- _Daftar Tugas_
1 – Sebutkan semua jenis temuan yang menurut kutipan dokumen dipakai untuk menelusuri sejarah pura.
2 – Apakah pernyataan berikut sesuai dengan kutipan dokumen? Jawab ya atau tidak untuk masing-masing, lalu kutip kata-kata yang menentukan. (a) Sarkopah ditemukan saat penggalian tahun 1995. (b) Sarkopah terbuat dari kayu. (c) Sarkopah itu sekarang disimpan di Desa Julah.
**** Kutipan Dokumen ****
Lain halnya dengan Babad Bali.com memuat  bahwa Pura ini memiliki rekaman sejarah yang panjang dan unik. Hal tersebut ditelusuri lewat temuan arkeologi, efigrafi dan folklore (cerita rakyat) yang hidup di tengah masyarakat Julah dan sekitarnya.

Berdasarkan kajian arkeologis, saat penggalian di lokasi perbaikan pura tahun 1995 ditemukan sarkopah/sarkopagus. Kini sarkopah itu disimpan bersama sarkopah lainnya di halaman depan Pura Duhur Desa Kayuputih, Banjar. Sarkopah (peti mayat) terbuat dari batu cadas, banyak ditemukan di beberapa daerah di Bali.

Sistem penguburan menggunakan sarkopah berlangsung sejak zaman perundagian di Bali tahun 2500-3000 SM, atau sekitar 5.000 tahun lalu. Berarti di sekitar kawasan Pura Ponjok Batu pernah dihuni masyarakat yang mendukung budaya sarkopah. Sarkopah merupakan tempat disemayamkannya jasad orang yang dihormati masyarakat

Sementara menurut kajian efigrafi atau prasasti, Desa Julah sebagai pemukiman sangat ramai. Ini diketahui dari prasasti yang dikeluarkan raja-raja dari Dinasti Warmadewa, masing-masing masa pemerintahan Raja Sang Sri Aji Ugrasena (tahun 923 M), Raja Sri Aji Tabanendra Warmadewa (955 M), Raja Sri Janasadhu Warmadewa (975 M), Raja Sri Dharma Udayana Warmadewa (1011 M), Raja Putri Sang Adnyadewi, Prabu Marakatta (1022-1026 M), Raja Sri Paduka Anak Wungsu dan Raja Sri Prabu Jayapangus (1181 M).
**** Catatan yang Ada ****
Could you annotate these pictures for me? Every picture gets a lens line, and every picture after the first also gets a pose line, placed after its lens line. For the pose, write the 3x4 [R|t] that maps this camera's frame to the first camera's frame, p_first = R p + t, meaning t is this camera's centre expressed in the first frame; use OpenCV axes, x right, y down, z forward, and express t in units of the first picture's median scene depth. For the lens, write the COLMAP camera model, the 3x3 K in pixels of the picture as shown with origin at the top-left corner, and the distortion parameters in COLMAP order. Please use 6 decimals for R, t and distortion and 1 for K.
****
**** Catatan yang Ada ****
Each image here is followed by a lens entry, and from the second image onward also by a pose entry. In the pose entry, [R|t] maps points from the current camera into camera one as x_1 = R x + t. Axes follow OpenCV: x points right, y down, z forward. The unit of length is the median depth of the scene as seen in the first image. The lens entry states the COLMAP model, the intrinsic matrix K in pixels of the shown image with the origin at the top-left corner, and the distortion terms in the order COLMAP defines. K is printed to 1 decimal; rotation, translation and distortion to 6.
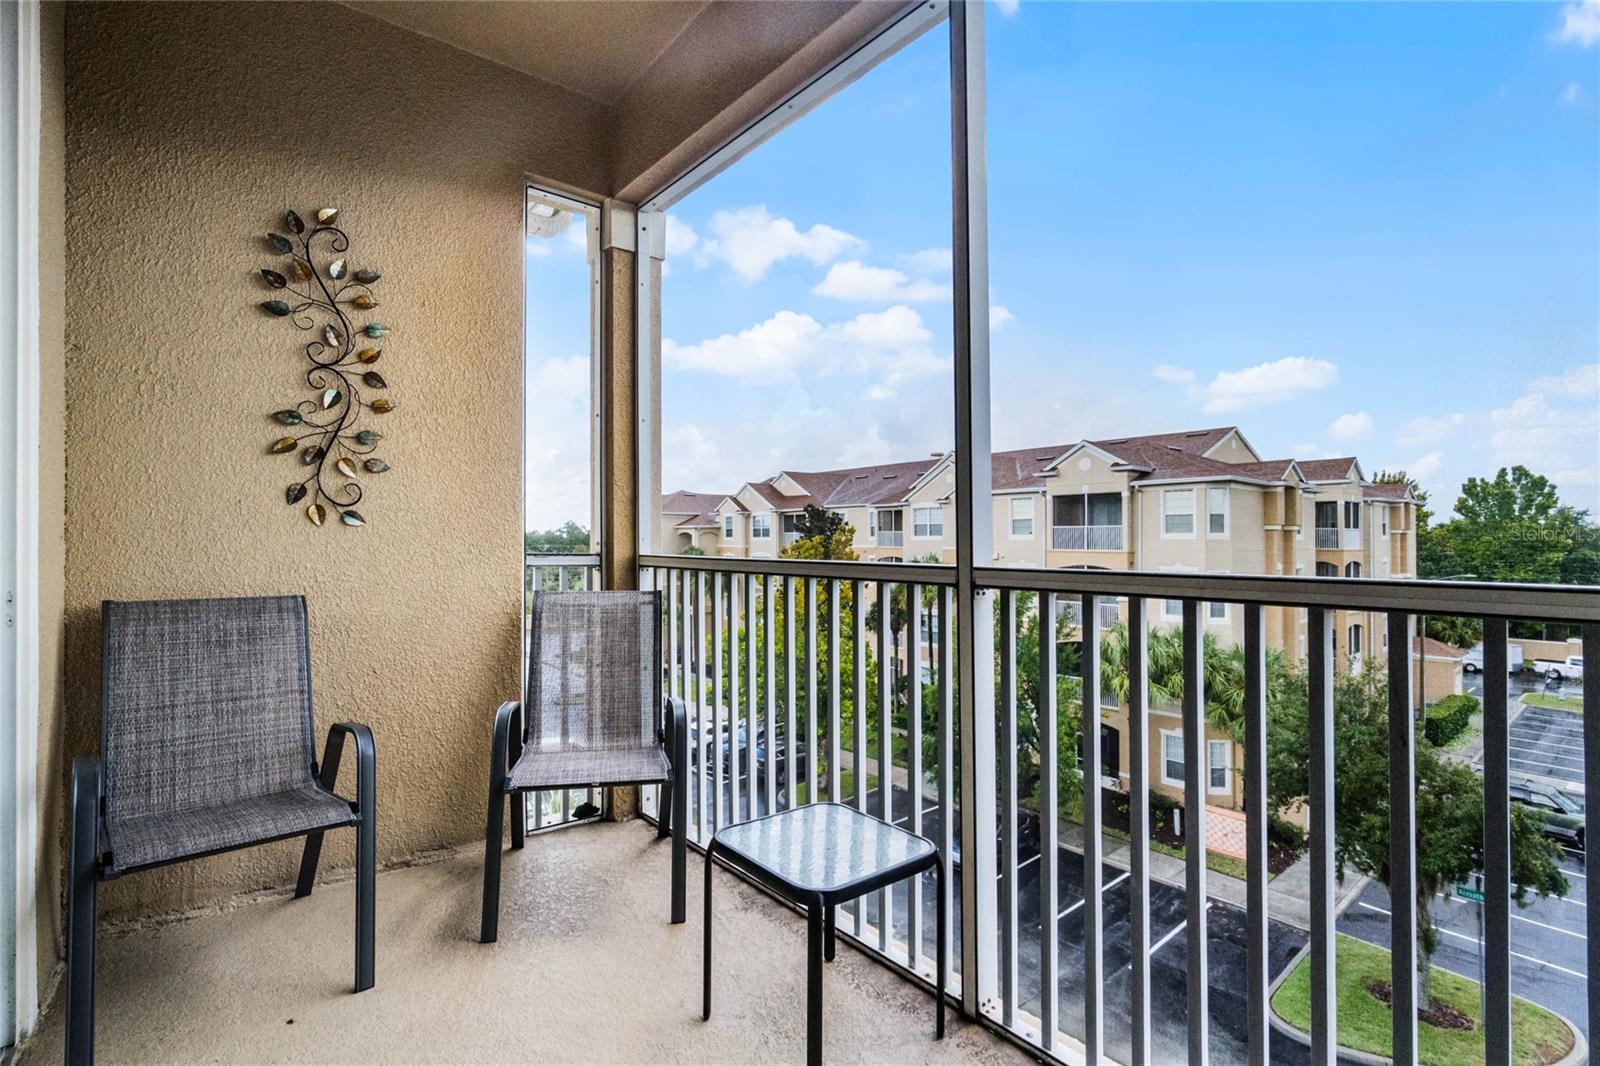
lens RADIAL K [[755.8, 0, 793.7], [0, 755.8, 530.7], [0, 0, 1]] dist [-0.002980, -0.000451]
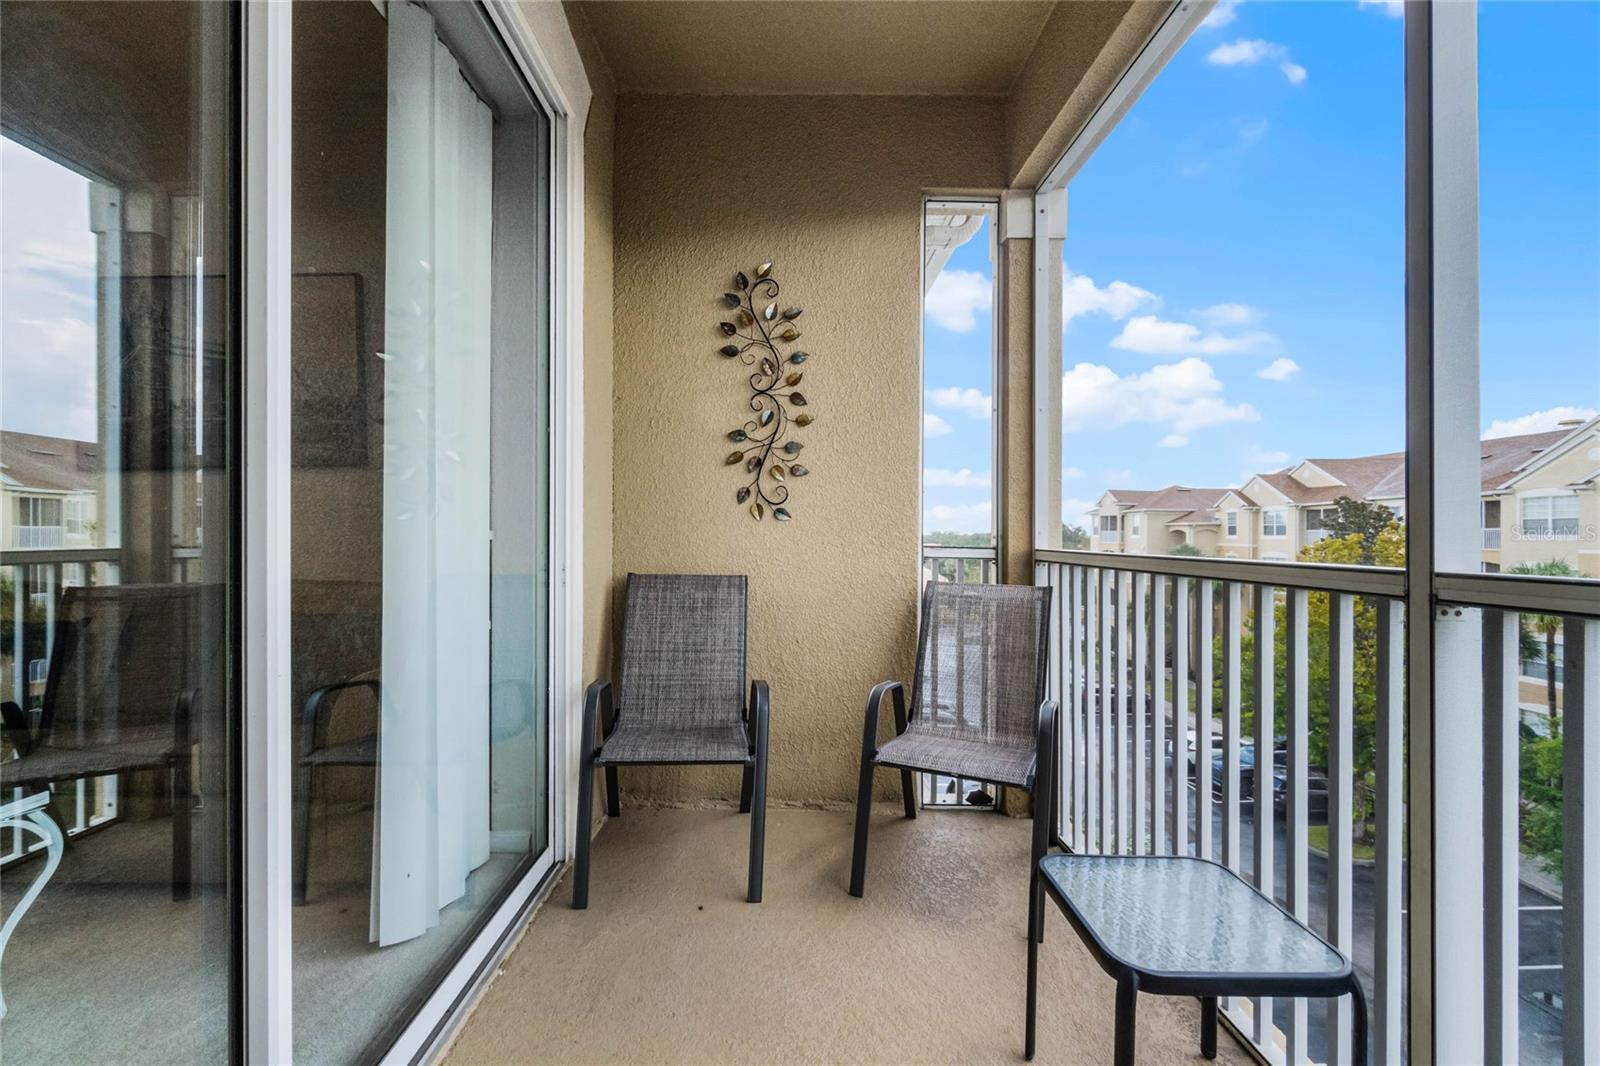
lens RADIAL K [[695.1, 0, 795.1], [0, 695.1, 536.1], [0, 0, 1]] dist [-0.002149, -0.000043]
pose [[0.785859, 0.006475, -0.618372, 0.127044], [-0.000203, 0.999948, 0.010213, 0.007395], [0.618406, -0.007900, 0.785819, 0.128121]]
****
- _Soal Terjawab_
1 – Arkeologi, efigrafi, dan folklore (cerita rakyat).

2 –
(a) Ya: "saat penggalian di lokasi perbaikan pura tahun 1995 ditemukan sarkopah/sarkopagus"
(b) Tidak: "terbuat dari batu cadas"
(c) Tidak: "disimpan bersama sarkopah lainnya di halaman depan Pura Duhur Desa Kayuputih, Banjar"